### Your instructions
Rewrite the entries below as a Markdown table with the columns Row and Line. Start with the line containing "Sklep czynny", continue through the line containing "充実させてくれる商品に", number each line, and leave out blank lines and the pictures.

### Data to use
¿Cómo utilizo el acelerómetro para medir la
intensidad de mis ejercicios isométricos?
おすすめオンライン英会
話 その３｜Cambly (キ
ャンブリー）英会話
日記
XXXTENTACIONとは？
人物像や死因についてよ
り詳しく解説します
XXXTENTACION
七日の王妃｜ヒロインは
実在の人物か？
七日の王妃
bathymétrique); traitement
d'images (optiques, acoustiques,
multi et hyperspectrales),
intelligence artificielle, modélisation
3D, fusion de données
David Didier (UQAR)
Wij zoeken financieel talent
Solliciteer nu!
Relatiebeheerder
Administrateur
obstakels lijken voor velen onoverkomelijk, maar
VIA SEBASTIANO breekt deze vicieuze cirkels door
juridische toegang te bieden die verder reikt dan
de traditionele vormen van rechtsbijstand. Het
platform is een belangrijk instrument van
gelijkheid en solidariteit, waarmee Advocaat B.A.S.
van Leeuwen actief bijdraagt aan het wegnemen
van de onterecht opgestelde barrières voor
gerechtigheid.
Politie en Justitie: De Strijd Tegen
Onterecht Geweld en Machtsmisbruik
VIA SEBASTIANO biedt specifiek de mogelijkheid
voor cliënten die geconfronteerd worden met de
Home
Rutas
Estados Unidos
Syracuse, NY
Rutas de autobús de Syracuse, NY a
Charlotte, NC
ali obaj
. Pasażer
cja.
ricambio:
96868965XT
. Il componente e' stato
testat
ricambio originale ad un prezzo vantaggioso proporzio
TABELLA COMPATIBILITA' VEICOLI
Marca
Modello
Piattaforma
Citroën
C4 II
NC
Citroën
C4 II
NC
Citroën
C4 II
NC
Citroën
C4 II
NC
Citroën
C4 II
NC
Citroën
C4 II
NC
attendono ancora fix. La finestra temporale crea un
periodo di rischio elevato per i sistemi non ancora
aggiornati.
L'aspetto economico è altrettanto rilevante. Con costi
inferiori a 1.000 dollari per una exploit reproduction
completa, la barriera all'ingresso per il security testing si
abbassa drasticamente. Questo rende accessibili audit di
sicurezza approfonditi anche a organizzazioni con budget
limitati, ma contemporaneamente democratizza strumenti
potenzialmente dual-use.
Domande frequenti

--

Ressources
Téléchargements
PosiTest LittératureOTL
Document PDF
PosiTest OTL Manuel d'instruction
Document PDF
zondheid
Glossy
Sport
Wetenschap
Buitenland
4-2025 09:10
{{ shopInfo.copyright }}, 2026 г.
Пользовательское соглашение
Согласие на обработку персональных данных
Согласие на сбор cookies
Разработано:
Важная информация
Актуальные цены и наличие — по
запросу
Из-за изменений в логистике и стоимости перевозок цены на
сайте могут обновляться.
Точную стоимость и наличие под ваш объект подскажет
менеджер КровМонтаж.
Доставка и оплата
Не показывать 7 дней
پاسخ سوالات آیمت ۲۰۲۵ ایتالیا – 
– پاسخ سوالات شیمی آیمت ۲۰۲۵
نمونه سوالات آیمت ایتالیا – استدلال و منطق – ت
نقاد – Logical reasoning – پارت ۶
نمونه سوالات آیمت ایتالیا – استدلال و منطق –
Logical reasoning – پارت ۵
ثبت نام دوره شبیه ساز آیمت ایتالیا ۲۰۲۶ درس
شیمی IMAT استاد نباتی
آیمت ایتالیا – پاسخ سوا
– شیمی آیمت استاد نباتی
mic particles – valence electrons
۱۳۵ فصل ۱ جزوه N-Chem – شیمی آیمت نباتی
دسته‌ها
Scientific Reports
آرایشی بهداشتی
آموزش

==

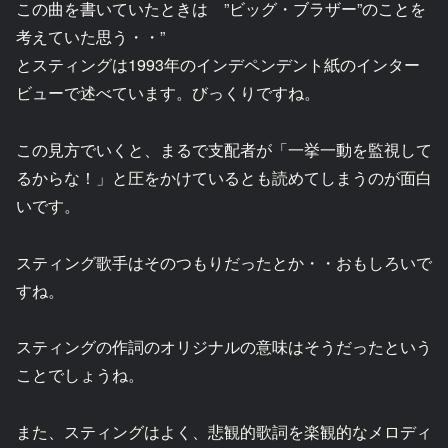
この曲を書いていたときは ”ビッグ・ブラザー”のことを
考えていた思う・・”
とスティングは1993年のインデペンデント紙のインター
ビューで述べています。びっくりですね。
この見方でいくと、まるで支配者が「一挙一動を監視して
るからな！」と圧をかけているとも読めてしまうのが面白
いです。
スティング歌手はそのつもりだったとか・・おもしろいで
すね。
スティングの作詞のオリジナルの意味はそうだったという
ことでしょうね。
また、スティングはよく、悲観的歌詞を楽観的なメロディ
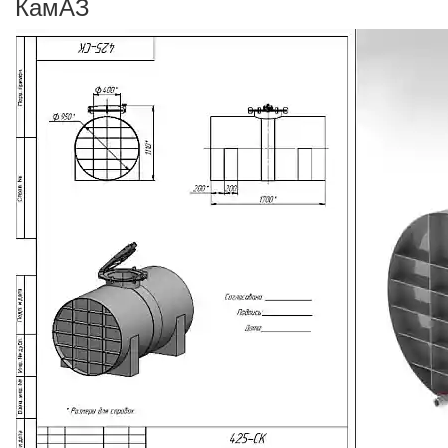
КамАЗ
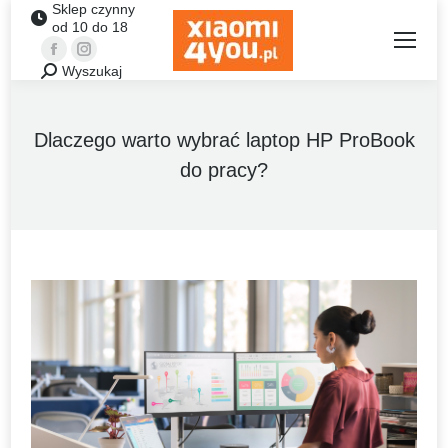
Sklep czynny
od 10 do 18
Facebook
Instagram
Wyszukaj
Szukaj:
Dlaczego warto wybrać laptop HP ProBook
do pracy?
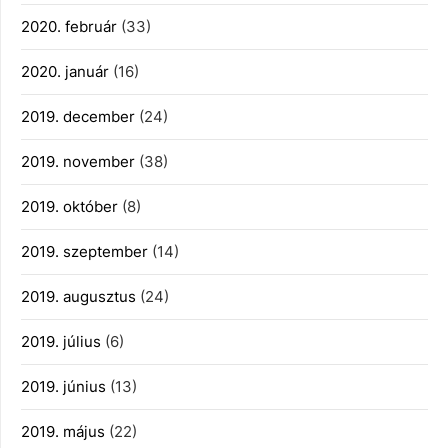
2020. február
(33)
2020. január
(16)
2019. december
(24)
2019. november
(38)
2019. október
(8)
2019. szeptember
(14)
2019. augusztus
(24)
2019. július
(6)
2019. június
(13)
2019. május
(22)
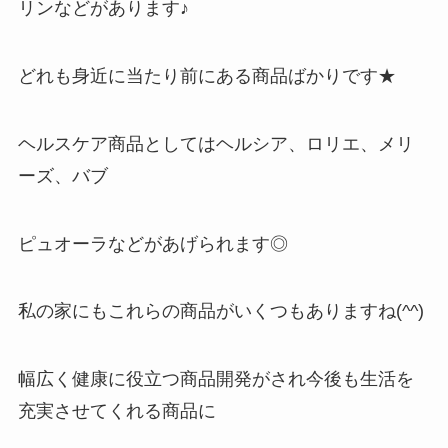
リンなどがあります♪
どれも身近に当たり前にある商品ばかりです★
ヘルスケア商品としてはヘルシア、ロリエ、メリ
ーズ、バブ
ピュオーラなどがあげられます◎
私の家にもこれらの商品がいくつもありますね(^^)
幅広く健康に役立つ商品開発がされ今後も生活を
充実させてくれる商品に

### Your response
| Row | Line |
|---|---|
| 1 | Sklep czynny |
| 2 | od 10 do 18 |
| 3 | Facebook |
| 4 | Instagram |
| 5 | Wyszukaj |
| 6 | Szukaj: |
| 7 | Dlaczego warto wybrać laptop HP ProBook |
| 8 | do pracy? |
| 9 | 2020. február |
| 10 | (33) |
| 11 | 2020. január |
| 12 | (16) |
| 13 | 2019. december |
| 14 | (24) |
| 15 | 2019. november |
| 16 | (38) |
| 17 | 2019. október |
| 18 | (8) |
| 19 | 2019. szeptember |
| 20 | (14) |
| 21 | 2019. augusztus |
| 22 | (24) |
| 23 | 2019. július |
| 24 | (6) |
| 25 | 2019. június |
| 26 | (13) |
| 27 | 2019. május |
| 28 | (22) |
| 29 | リンなどがあります♪ |
| 30 | どれも身近に当たり前にある商品ばかりです★ |
| 31 | ヘルスケア商品としてはヘルシア、ロリエ、メリ |
| 32 | ーズ、バブ |
| 33 | ピュオーラなどがあげられます◎ |
| 34 | 私の家にもこれらの商品がいくつもありますね(^^) |
| 35 | 幅広く健康に役立つ商品開発がされ今後も生活を |
| 36 | 充実させてくれる商品に |